▶ WORK TO COMPLETE: Each line of the material below should be retyped precisely as it appears.
╭─ SOURCE MATERIAL
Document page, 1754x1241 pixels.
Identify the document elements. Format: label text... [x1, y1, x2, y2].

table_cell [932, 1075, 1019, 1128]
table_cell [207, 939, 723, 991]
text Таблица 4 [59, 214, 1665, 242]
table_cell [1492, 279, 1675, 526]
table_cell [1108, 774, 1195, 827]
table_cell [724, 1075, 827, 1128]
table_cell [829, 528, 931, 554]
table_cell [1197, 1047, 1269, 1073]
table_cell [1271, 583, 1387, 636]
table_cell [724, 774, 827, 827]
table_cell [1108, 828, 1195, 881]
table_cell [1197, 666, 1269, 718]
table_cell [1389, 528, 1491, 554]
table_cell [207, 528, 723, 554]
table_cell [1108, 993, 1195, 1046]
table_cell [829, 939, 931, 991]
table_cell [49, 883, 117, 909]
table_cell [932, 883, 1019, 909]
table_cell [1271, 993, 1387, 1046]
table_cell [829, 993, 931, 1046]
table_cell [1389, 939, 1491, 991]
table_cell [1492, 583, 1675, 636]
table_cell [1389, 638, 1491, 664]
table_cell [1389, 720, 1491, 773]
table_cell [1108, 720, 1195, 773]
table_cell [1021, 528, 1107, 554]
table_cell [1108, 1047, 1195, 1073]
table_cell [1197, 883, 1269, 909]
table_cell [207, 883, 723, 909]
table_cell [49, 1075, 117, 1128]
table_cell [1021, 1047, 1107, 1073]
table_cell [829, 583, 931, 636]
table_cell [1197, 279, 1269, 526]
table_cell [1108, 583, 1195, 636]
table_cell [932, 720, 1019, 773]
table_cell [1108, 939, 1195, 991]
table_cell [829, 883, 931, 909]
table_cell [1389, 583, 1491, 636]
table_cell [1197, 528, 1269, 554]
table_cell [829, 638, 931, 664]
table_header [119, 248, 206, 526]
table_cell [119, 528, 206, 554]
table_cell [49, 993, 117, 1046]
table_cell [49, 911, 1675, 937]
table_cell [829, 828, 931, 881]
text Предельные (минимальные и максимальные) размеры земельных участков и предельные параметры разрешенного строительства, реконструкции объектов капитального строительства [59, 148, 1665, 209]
╰─
▶ REPLY:
Document page, 1754x1241 pixels.
Identify the document elements. Format: label text... [x1, y1, x2, y2].

table_cell [932, 1075, 1019, 1128]
table_cell [207, 939, 723, 991]
text Таблица 4 [59, 214, 1665, 242]
table_cell [1492, 279, 1675, 526]
table_cell [1108, 774, 1195, 827]
table_cell [724, 1075, 827, 1128]
table_cell [829, 528, 931, 554]
table_cell [1197, 1047, 1269, 1073]
table_cell [1271, 583, 1387, 636]
table_cell [724, 774, 827, 827]
table_cell [1108, 828, 1195, 881]
table_cell [1197, 666, 1269, 718]
table_cell [1389, 528, 1491, 554]
table_cell [207, 528, 723, 554]
table_cell [1108, 993, 1195, 1046]
table_cell [829, 939, 931, 991]
table_cell [49, 883, 117, 909]
table_cell [932, 883, 1019, 909]
table_cell [1271, 993, 1387, 1046]
table_cell [829, 993, 931, 1046]
table_cell [1389, 939, 1491, 991]
table_cell [1492, 583, 1675, 636]
table_cell [1389, 638, 1491, 664]
table_cell [1389, 720, 1491, 773]
table_cell [1108, 720, 1195, 773]
table_cell [1021, 528, 1107, 554]
table_cell [1108, 1047, 1195, 1073]
table_cell [1197, 883, 1269, 909]
table_cell [207, 883, 723, 909]
table_cell [49, 1075, 117, 1128]
table_cell [1021, 1047, 1107, 1073]
table_cell [829, 583, 931, 636]
table_cell [1197, 279, 1269, 526]
table_cell [1108, 583, 1195, 636]
table_cell [932, 720, 1019, 773]
table_cell [1108, 939, 1195, 991]
table_cell [829, 883, 931, 909]
table_cell [1389, 583, 1491, 636]
table_cell [1197, 528, 1269, 554]
table_cell [829, 638, 931, 664]
table_header [119, 248, 206, 526]
table_cell [119, 528, 206, 554]
table_cell [49, 993, 117, 1046]
table_cell [49, 911, 1675, 937]
table_cell [829, 828, 931, 881]
text Предельные (минимальные и максимальные) размеры земельных участков и предельные параметры разрешенного строительства, реконструкции объектов капитального строительства [59, 148, 1665, 209]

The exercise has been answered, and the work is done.